You’ll also hear about how to adapt your teaching style to respond on-the-fly to the valuable real-time insight that clicker polls generate, as well as some of the challenges with clickers, including difficulty in implementation in large educational institutions, the learning curve and potential costs.
Want more examples of best practices with clickers, including interviews with professors who are successfully using them in class? Download our free e-book.
Table of contents
1. What are clickers?
2. The history of clickers
2.1. Clickers or classroom response systems?
3. Types of clickers
3.3. Phone-based clicker apps
4. Teaching with clickers
4.1. Setting up your class for clickers
4.2. Clickers for attendance
4.3. Clickers for formative assessment
4.3.1. Simple recall-based polls
4.3.2. Polls that test understanding
4.4. Flexible teaching
5. Clickers for active learning
5.2. Experiment and discussion
5.3. Learning about your students
6. Challenges with clickers
6.3. Potential for cheating
7. The future of clickers
8. Further reading
Clickers, also referred to as classroom response systems, audience response systems, or student response systems, consist of hardware and software that aid in teaching activities. They typically include a small, battery-powered handheld device with multiple buttons (think your TV remote) that connects to a receiver.
The most straightforward way to use a clicker in class is as follows:
- The teacher poses a multiple choice, yes/no, or similar question either verbally, with a written assignment, or through a screen
- Students select their desired answer on their clicker devices.
- Responses are beamed to the receiver, the software tabulates the results, and they appear as a graph or bar chart, often on a large screen where the entire class can review them.
Clickers can promote student engagement, maintain student attention during class, and foster discussions. Teachers gain a better understanding of how well students comprehend study material, and can adjust the teaching approach, or shift classrooms discussions, on-the-fly, based on the results.
Students can get a better handle on their own learning progress and how they stack up against the rest of the class. And the use of clickers encourages introverted students who might otherwise not raise their hand to participate to actively and anonymously take part in discussions. Students don’t need to worry about embarrassment if they get an answer wrong—which promotes active participation beyond the eager front row of the class.
Clickers have been used in classrooms around the world for the last two decades. The latest evolution leverages mobile devices, including smartphones, tablets, laptops, and Chromebooks, to facilitate not only multiple choice questions, but also deeper, more involved responses that make use of full QWERTY keyboards. These days, students can do things like compose sentence-long answers, or use a touchscreen to point out items on a map or diagram.
The concept of clickers was first discussed in the book Active Learning: Creating Excitement in the Classroom by Charles Bonwell and James Eison. Published in 1991, it explored how professors could engage students in higher-order forms of cognition, fuelled by concepts like Bloom’s Taxonomy. The idea was that in order to engage students, professors needed to find a way to make them active participants in the classroom.

........

Study questions
1. In the passage on classroom clickers, in what year was the book that first discussed the concept of clickers published?
2. Reproduce a section of the passage on classroom clickers, starting at the words "Clickers can promote" and ending after the words "row of the class.".

Dataset excerpt
........

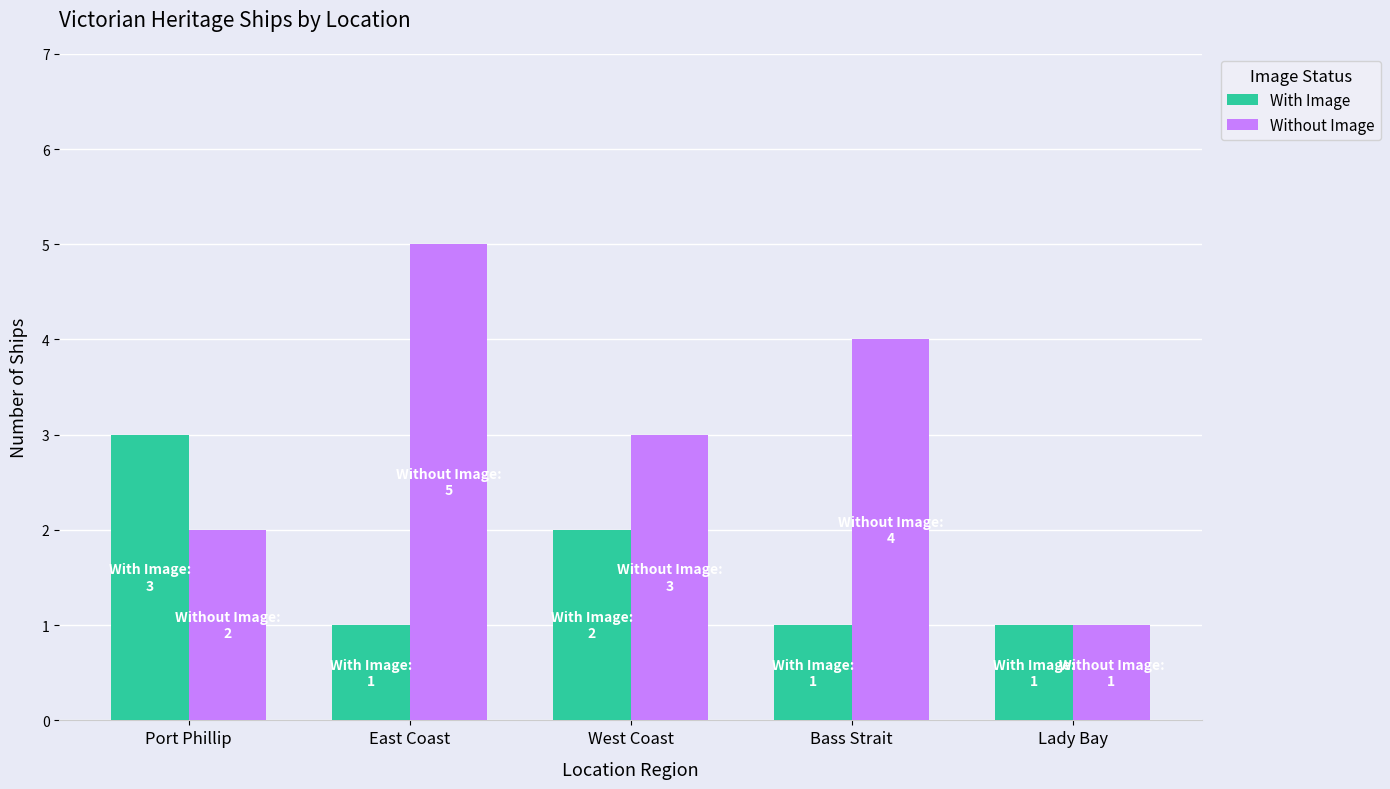

Between Bass Strait and Lady Bay, which series saw the biggest shift?

Without Image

........

List of answers
1. 1991

2.
Clickers can promote student engagement, maintain student attention during class, and foster discussions. Teachers gain a better understanding of how well students comprehend study material, and can adjust the teaching approach, or shift classrooms discussions, on-the-fly, based on the results.
Students can get a better handle on their own learning progress and how they stack up against the rest of the class. And the use of clickers encourages introverted students who might otherwise not raise their hand to participate to actively and anonymously take part in discussions. Students don’t need to worry about embarrassment if they get an answer wrong—which promotes active participation beyond the eager front row of the class.